Brown is serving a 25-year sentence and Smith is serving a 23-year sentence for the Dec. 8, 2011, carjacking and robbery of Evelyn Arroyo-Maultsby in Hillside.
Prosecutors said Brown showed Arroyo-Maultsby a handgun before he and Smith forced her out of the car. When the two men fled the scene she called the police, who located the stolen vehicle with the men inside less than five minutes later.
After a brief car chase both suspects ran out of the car in opposite directions, prosecutors said. Brown ran from the car with a gun in his hand, which he dropped during the foot chase. Police found him a short time later hiding under a pile of garbage on a porch near the stolen car. Smith escaped that day but was later identified and arrested, prosecutors said.
The jury deliberated over the course of two days before convicting the two men.
On the second day of deliberations, Juror 4 told two jurors, Juror 5 and Juror 12, that she was “‘concerned'” and “‘nervous'” because she saw two African-American males emerge from a park near her house as she was preparing to drive to the Union County Courthouse, according to the appeals court’s opinion.
“‘They certainly don’t live here, and they don’t hang around there,'” Juror 4 said, according to the opinion.
She then expressed worry that the presence of the men may have been somehow connected to the trial, the opinion said.
Juror 5, who worked in Juror 4’s neighborhood, agreed that the presence of the men was strange because the area “‘mostly is Italian and white people. There really are no black people around there,'” according to the opinion.
Juror 4, at the urging of the other two jurors, spoke to a sheriff’s officer about her concerns, and the officer relayed her concerns to Donohue, who was presiding over the trial, the opinion said. Donohue questioned the three jurors, who insisted that the incident would not affect their impartiality.
Fuentes said that based on those facts, the appeals court was “compelled” to reverse.
“When Juror 4 inferred a sinister conspiratorial purpose from a facially innocuous event, based solely on the race of the participants, she revealed a deeply rooted, latent racial bias that required her removal from the jury,” Fuentes said. “Her initial instinctive, subliminal association of race with criminality or wrongdoing far trumped her subsequent assurances of impartiality.”
Donohue, he said, erred in believing her “self-serving” denial of prejudice.
And, Fuentes said, Donohue, in his later instructions to the jury, appeared to give legitimacy to Juror 4’s “irrational, racist” fear of seeing two African-American men in her neighborhood by indicating the fear was justifiable and understandable.
“‘It would be unusual for someone who is black to be in that area,'” he said, according to the opinion. “‘I don’t think that’s even an expression of racism.'”
“These remarks coming from a sitting judge in a criminal trial are plainly inappropriate under any circumstances, but especially when they are uttered in a trial involving two African-American defendants,” Fuentes said. Juror 4’s remarks should have been “immediately repudiated” and she should have been removed from the jury, he said.

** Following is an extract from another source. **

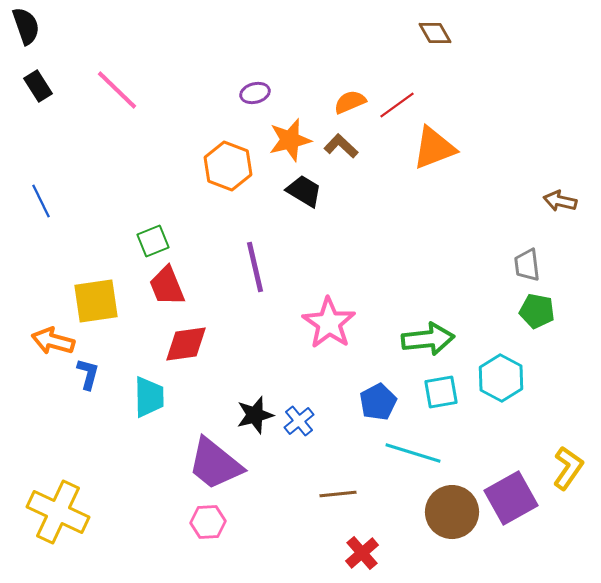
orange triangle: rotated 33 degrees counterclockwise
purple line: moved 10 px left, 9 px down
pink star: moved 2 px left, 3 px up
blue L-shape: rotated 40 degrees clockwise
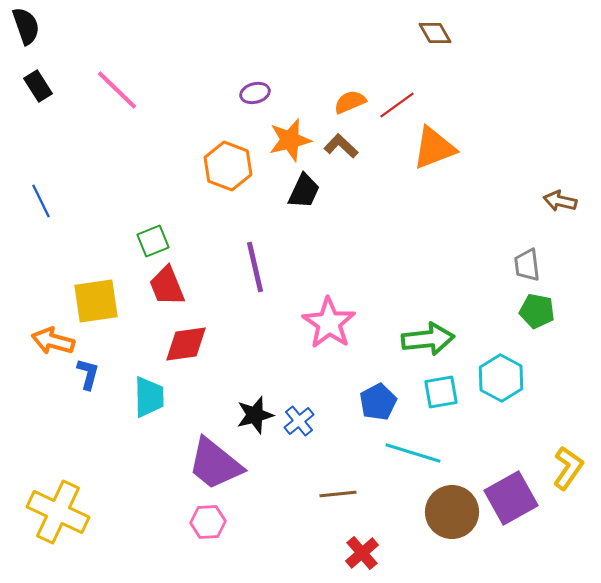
black trapezoid: rotated 84 degrees clockwise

Fuentes said racial prejudice continues to be a “pernicious” problem in the jury selection process.
“Like all things designed by the human mind, the pretrial jury selection process is not perfect,” he said.

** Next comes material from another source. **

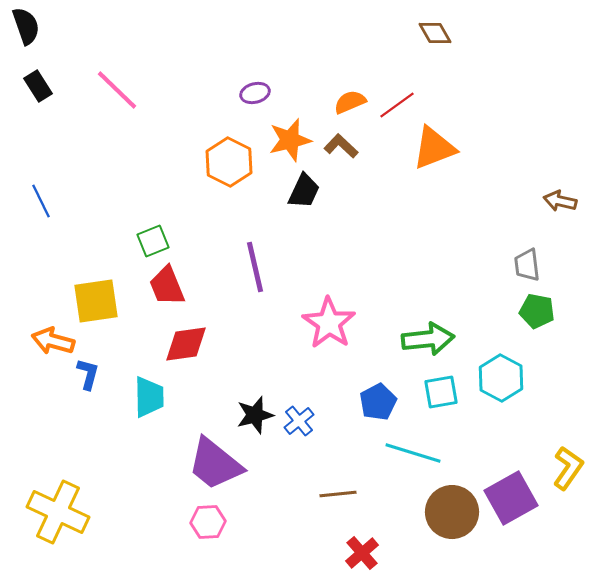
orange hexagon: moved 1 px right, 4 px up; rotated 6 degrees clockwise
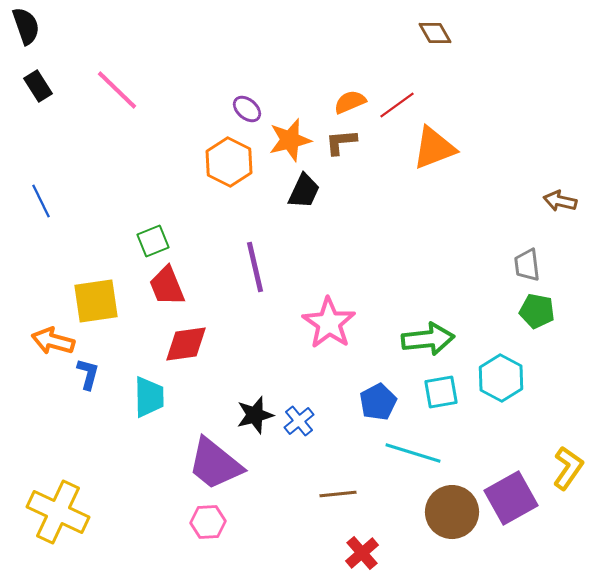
purple ellipse: moved 8 px left, 16 px down; rotated 56 degrees clockwise
brown L-shape: moved 4 px up; rotated 48 degrees counterclockwise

“This requires our colleagues at the trial level to be in a constant state of vigilance throughout a jury trial for signs of racial bias or other extraneous matters that may affect a juror’s impartiality,” Fuentes said.
He equated Juror 4’s fears with racial profiling, which for years had been an accepted technique by the police for identifying potential criminal suspects.
“We have unequivocally condemned this specious and hateful practice when it was used by the law enforcement community in the state to target minorities as they traveled our highways,” Fuentes said. “We must adopt the same policy of zero tolerance when a version of such an odious concept contaminates, to any degree, the jury’s deliberative process.”
Brown’s attorney, former assistant deputy public defender Karen Truncale, has retired since the appeal was filed and could not be reached for comment. Smith’s designated counsel, Montclair solo Monique Moyse, did not return a call seeking comment.
Mark Spivey, a spokesman for Union County prosecutor Grace Park, said Park declined to comment.